El sol brillaba en las aguas
del mar. Como era normal a finales de mayo, ya hacía calor. Juan, Tono y Manolo
me esperaban en la playa de detrás de la estación con sus cañas de pescar.
Llegué un poco después de la hora a la que habíamos quedado, pero la culpa fue de mi madre, que no
me dejaba salir de casa sin que le ayudara en las tareas del hogar.
--Ya que no vas al colegio,
ayúdame a mí –me dijo- que tengo bastante qué hacer.
Me senté sobre los guijarros
de la playa. Nuestras cañas eran bastante rudimentarias. Tono tenía una un poco
mejor que el resto, pero lo cierto es que a pesar de eso, apenas pescaba más. Monté la mía
corriendo, animado porque, aunque ya llevaban casi una hora. no habían cogido
nada.
--Venga, que no te hemos
dejado nada –dijo Juan-.
--Sí, ya lo veo –le respondí
sarcásticamente-, los cestos rebosan. Mira, ¿qué es eso que has pescado? ¿Un
tiburón?
Nos tumbamos, sin las
camisas y los camales del los pantalones arremangados, como mejor pudimos entre
aquellos guijarros redondeados, esperando ver algún movimiento en la punta de
la caña que indicara que algún pez había encontrado apetitosos nuestros cebos
caseros. Envuelto en aquel ambiente cálido y perezoso, me miraba la punta
desgastada de los zapatos. Aquellos eran los de “a diario” y ya estaban bastante
rotos. Mejor que me duraran un poco más porque lo de comprar otro par estaba
bastante mal.
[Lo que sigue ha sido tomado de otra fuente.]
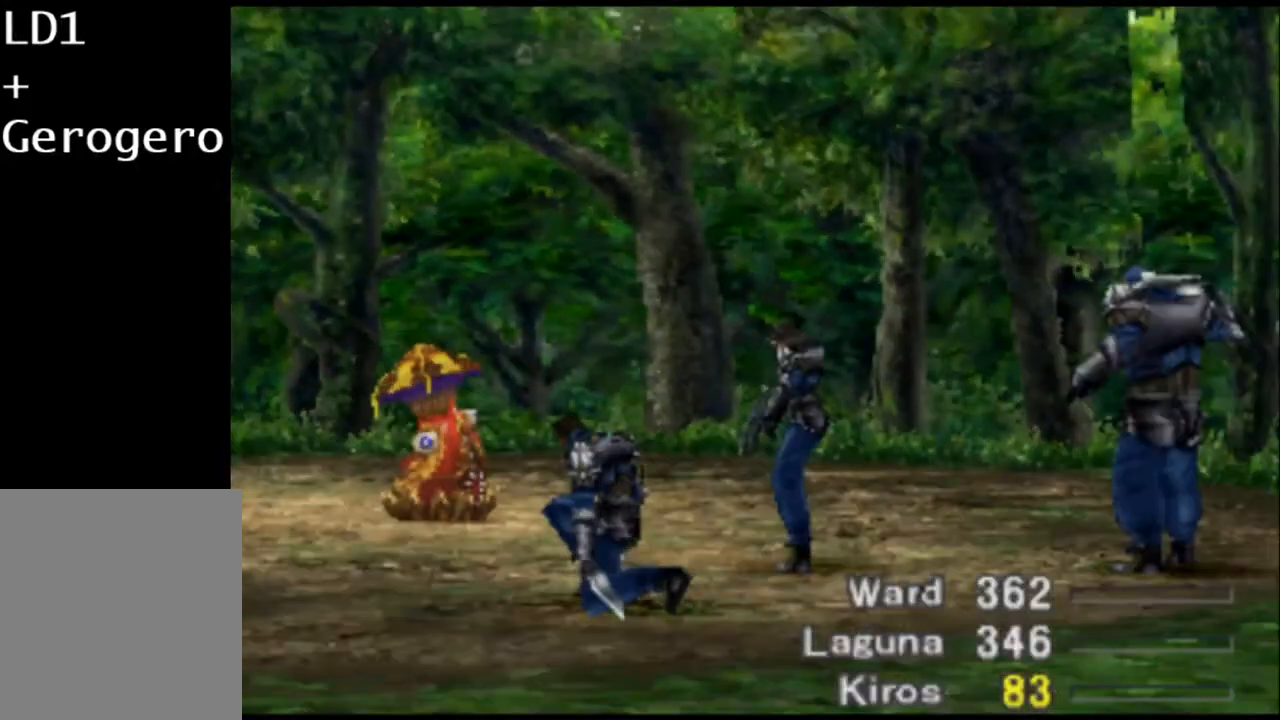
{"buttons": ["L2", "R2"], "button_events": []}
La economía de aquellos días no daba para ningún exceso cuando
apenas alcanzaba para cubrir lo más elemental.
El sol nos deslumbraba y no
vimos a un pequeño grupo de empleados de la fábrica cercana que pasaron y se
burlaron de nosotros.
--¿Qué? ¿Cuántos habéis
pescado? ¿Os mandamos al camión?
--A vosotros sí que os
mandaría yo… -dijo Tono-, si no tirarais tanta porquería de esa fábrica igual
quedaba algún pez para poder pescarlo.
El grupo de obreros se
fue riéndose.
La verdad es que siempre olía
a petróleo, por mucho que intentasen que no se les derramara. Yo creo que el
olor salía por la chimenea que tenía la factoría. Por lo menos, casi siempre tiraba un humo muy
negro. Y todo eso cuando no llegaba algún barco al embarcadero de la fábrica y
se les caía algo. La playita en la pescábamos se llenaba de eso que llamábamos
“blec”. Bueno, la playa y nosotros. ¡Luego había que oír a nuestras madres
cuando nos veían la ropa manchada de alquitrán! Últimamente no tenían ellos la
culpa de los derrames, bastante tenían con andar reparando los destrozos que
por todos los lados se veían en la refinería, pero a nosotros, entre todos, nos fastidiaban
la pesca.
Si es que pescábamos algo
algún día. Recuerdo que una vez tuvimos suerte (pero mucha) y llenamos todos
nuestros respectivos cestos. ¡Qué contenta se puso mi madre! Tuvimos pescado
para casi una semana y eso era algo que no podíamos ni imaginar. Por eso me
dejaba faltar de vez en cuando al colegio para ir a pescar. Luego, Don Manuel se
quejaba, pero yo creo que lo hacía para disimular, porque no ponía demasiado
énfasis en ello. En secreto entendía que, en aquella época, a veces era mejor no
salir de casa. Y, sobre todo, sabíamos lo que era el hambre en esos días. Y
cualquier forma de reducirla era bienvenida.
Serían sobre las diez y
cuarto o algo más, cuando vi a mi madre aparecer. “Se acabó la pesca”, pensé.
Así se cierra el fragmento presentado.